Posted Friday, May 4, 2012, at 5:25 PM
Every Friday, Future Tense rounds up the best robot videos of the week. Seen a great robot video? Tweet it to @FutureTenseNow, or email us. This week, we see bots learn from birds and help out around the kitchen.
The Flapper Bot
Hatched at the University of Illinois at Urbana-Champaign, this robot mimics the flight of birds and bats to make a graceful, precise landing. The aircraft glides like a plane to get close to its target. As it approaches, it flaps its wings to slow down and carefully perches itself where it belongs—in this case, on the back of someone’s hand. (The technical aspects are explained in the first half of the video, and we get to see it in action around 1:15.) The group, from the university’s Aerospace Robotics and Control Laboratory, sees their design as a step forward in the interaction of humans and aerial robots by allowing bots to fly to people safely. Since it doesn’t appear to be shooting or spying on anyone, we’re inclined to agree.
The “Capable Helper” Bot
If this were a real medical emergency, Cindy would be about as unhelpful as it gets. But because this is just a test run, we can all afford to admire the advanced robotics at work here. From the Human-Robot Interaction Laboratory at Tufts University, Cindy is an autonomous robot able to understand conversational language and act (albeit very slowly) on verbal instructions.
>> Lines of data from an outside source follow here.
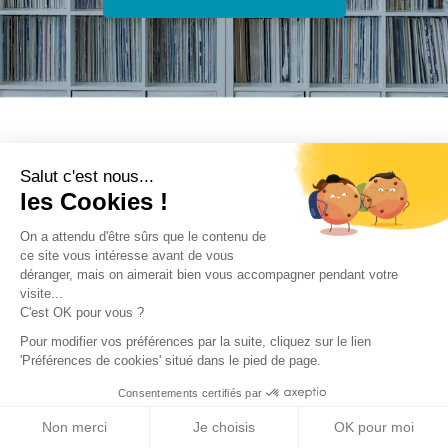
Trouver une réalisation
/
Construction neuve
/
Equipement
de loisirs
/
Cabane
Salut c'est nous...
les Cookies !
On a attendu d'être sûrs que le contenu de
ce site vous intéresse avant de vous
déranger, mais on aimerait bien vous accompagner pendant votre
visite...
C'est OK pour vous ?
Archidvisor
Pour modifier vos préférences par la suite, cliquez sur le lien
À propos
'Préférences de cookies' situé dans le pied de page.
Notre blog
Consentements certifiés par
Presse
Non merci
Je choisis
OK pour moi
Nos partenaires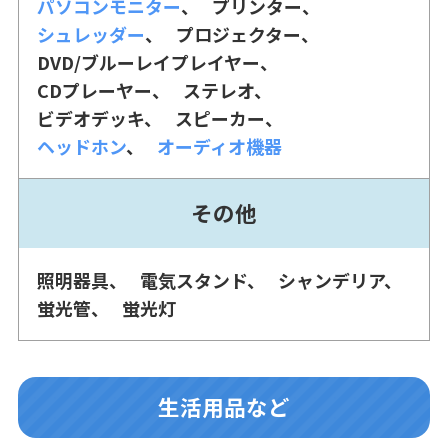
パソコンモニター
プリンター
シュレッダー
プロジェクター
DVD/ブルーレイプレイヤー
CDプレーヤー
ステレオ
ビデオデッキ
スピーカー
ヘッドホン
オーディオ機器
その他
照明器具
電気スタンド
シャンデリア
蛍光管
蛍光灯
生活用品など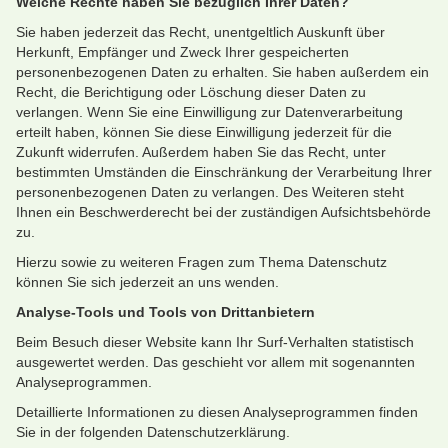
Welche Rechte haben Sie bezüglich Ihrer Daten?
Sie haben jederzeit das Recht, unentgeltlich Auskunft über
Herkunft, Empfänger und Zweck Ihrer gespeicherten
personenbezogenen Daten zu erhalten. Sie haben außerdem ein
Recht, die Berichtigung oder Löschung dieser Daten zu
verlangen. Wenn Sie eine Einwilligung zur Datenverarbeitung
erteilt haben, können Sie diese Einwilligung jederzeit für die
Zukunft widerrufen. Außerdem haben Sie das Recht, unter
bestimmten Umständen die Einschränkung der Verarbeitung Ihrer
personenbezogenen Daten zu verlangen. Des Weiteren steht
Ihnen ein Beschwerderecht bei der zuständigen Aufsichtsbehörde
zu.
Hierzu sowie zu weiteren Fragen zum Thema Datenschutz
können Sie sich jederzeit an uns wenden.
Analyse-Tools und Tools von Drittanbietern
Beim Besuch dieser Website kann Ihr Surf-Verhalten statistisch
ausgewertet werden. Das geschieht vor allem mit sogenannten
Analyseprogrammen.
Detaillierte Informationen zu diesen Analyseprogrammen finden
Sie in der folgenden Datenschutzerklärung.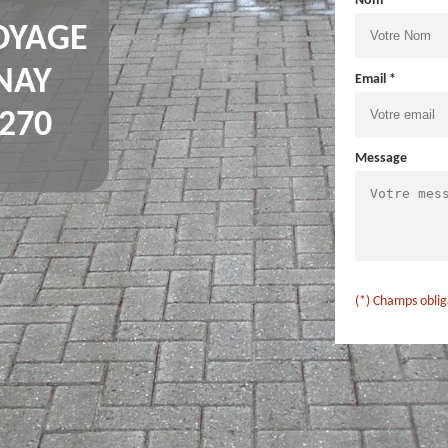
Nom *
OYAGE
INAY
Email *
270
Message
(*) Champs oblig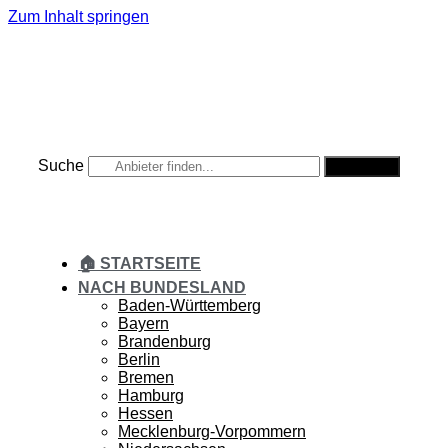
Zum Inhalt springen
Suche
Suche
🏠 STARTSEITE
NACH BUNDESLAND
Baden-Württemberg
Bayern
Brandenburg
Berlin
Bremen
Hamburg
Hessen
Mecklenburg-Vorpommern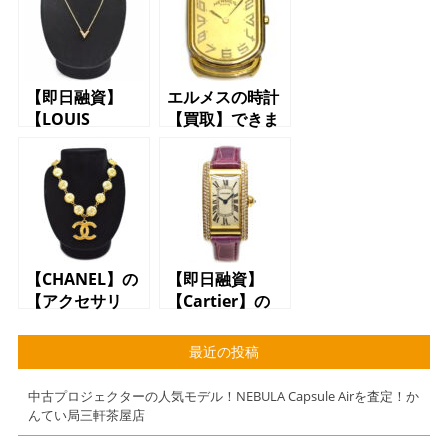
【即日融資】
エルメスの時計
【LOUIS
【買取】できま
VUITTON】の
す【世田谷】
【アクセサリ
【三軒茶屋】
ー】で【質預か
【駒沢】【上
り】できます
馬】
【質】【かんて
い局】【三軒茶
屋】
【CHANEL】の
【即日融資】
【アクセサリ
【Cartier】の
ー】【買取】で
【時計】で【質
きます【質】
預かり】できま
最近の投稿
【かんてい局】
す【質】【かん
【三軒茶屋】
てい局】【三軒
中古プロジェクターの人気モデル！NEBULA Capsule Airを査定！か
茶屋】
んてい局三軒茶屋店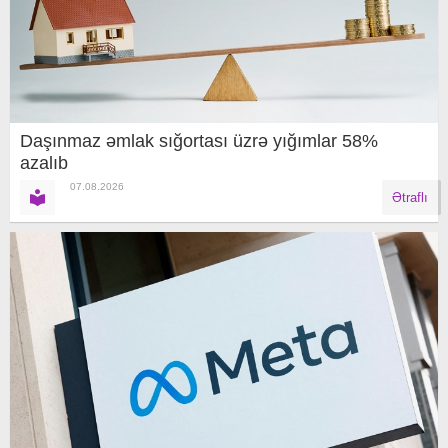
Daşınmaz əmlak sığortası üzrə yığımlar 58%
azalıb
07.08.2026
Ətraflı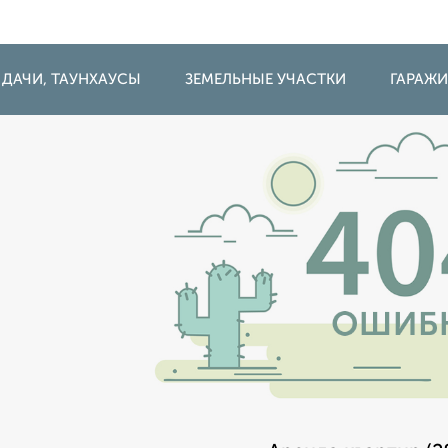
 ДАЧИ, ТАУНХАУСЫ
ЗЕМЕЛЬНЫЕ УЧАСТКИ
ГАРАЖ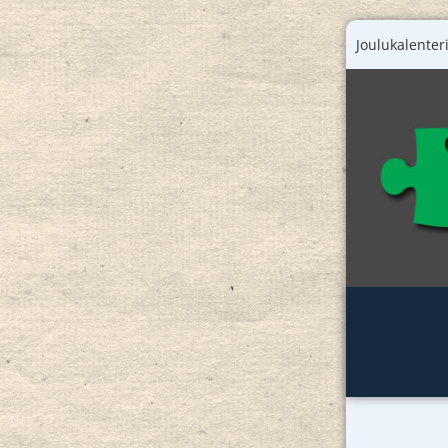
Joulukalenteri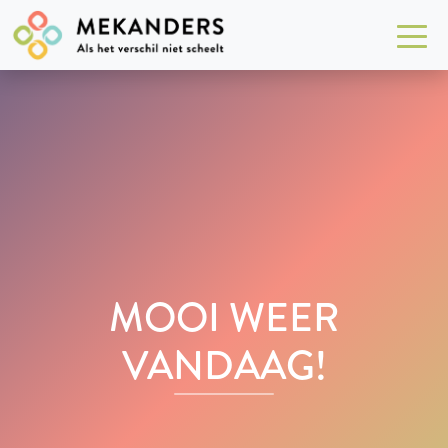
MOOI WEER
VANDAAG!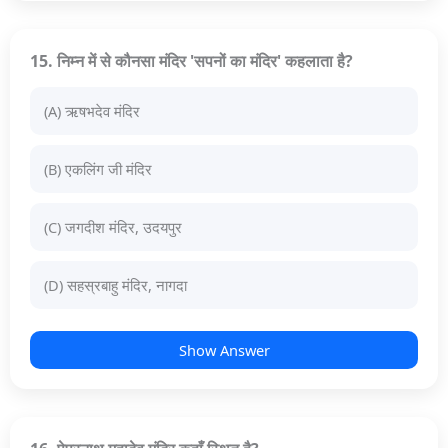
15. निम्न में से कौनसा मंदिर 'सपनों का मंदिर' कहलाता है?
(A) ऋषभदेव मंदिर
(B) एकलिंग जी मंदिर
(C) जगदीश मंदिर, उदयपुर
(D) सहस्रबाहु मंदिर, नागदा
Show Answer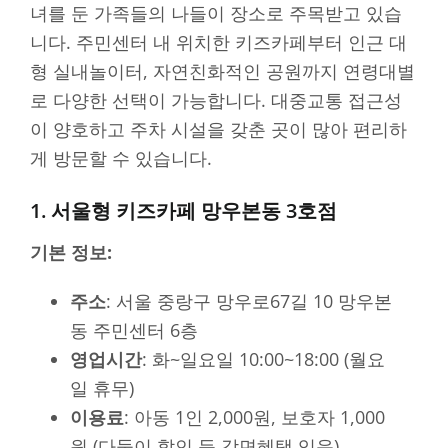
녀를 둔 가족들의 나들이 장소로 주목받고 있습
니다. 주민센터 내 위치한 키즈카페부터 인근 대
형 실내놀이터, 자연친화적인 공원까지 연령대별
로 다양한 선택이 가능합니다. 대중교통 접근성
이 양호하고 주차 시설을 갖춘 곳이 많아 편리하
게 방문할 수 있습니다.
1. 서울형 키즈카페 망우본동 3호점
기본 정보:
주소
: 서울 중랑구 망우로67길 10 망우본
동 주민센터 6층
영업시간
: 화~일요일 10:00~18:00 (월요
일 휴무)
이용료
: 아동 1인 2,000원, 보호자 1,000
원 (다둥이 할인 등 감면혜택 있음)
According to the video description, Cindy understands that it needs to get a medical kit for “Commander Z,” but doesn’t know what the medical kit looks like. It asks for a description, searches for something that matches, and retrieves it. Then Cindy takes the kit to the room where she was told “Commander Z” is waiting for her. Yes, it’s almost comically slow here, but it’s an amazing proof of concept that could have a wide range of useful applications.
Via HRI Laboratory.
The Butler Bot
Carnegie Mellon University’s Quality of Life Technology Center is devoted to making robots for in-home care. As part of that mission, its researchers have created what might be the closest thing to a real-life Rosey the Robot. “HERB,” which stands for Home Exploring Robot Butler, is a Segway-based designed to help elderly or disabled people perform what could be difficult tasks at home. Roboticist Siddhartha Srinivasa of CMU’s Robotics Institute explains here that the machine is operating in a standard kitchen and is designed to work well even in tight spaces. To learn where things are, the bot builds maps of its surroundings, allowing it to microwave that meal to perfection.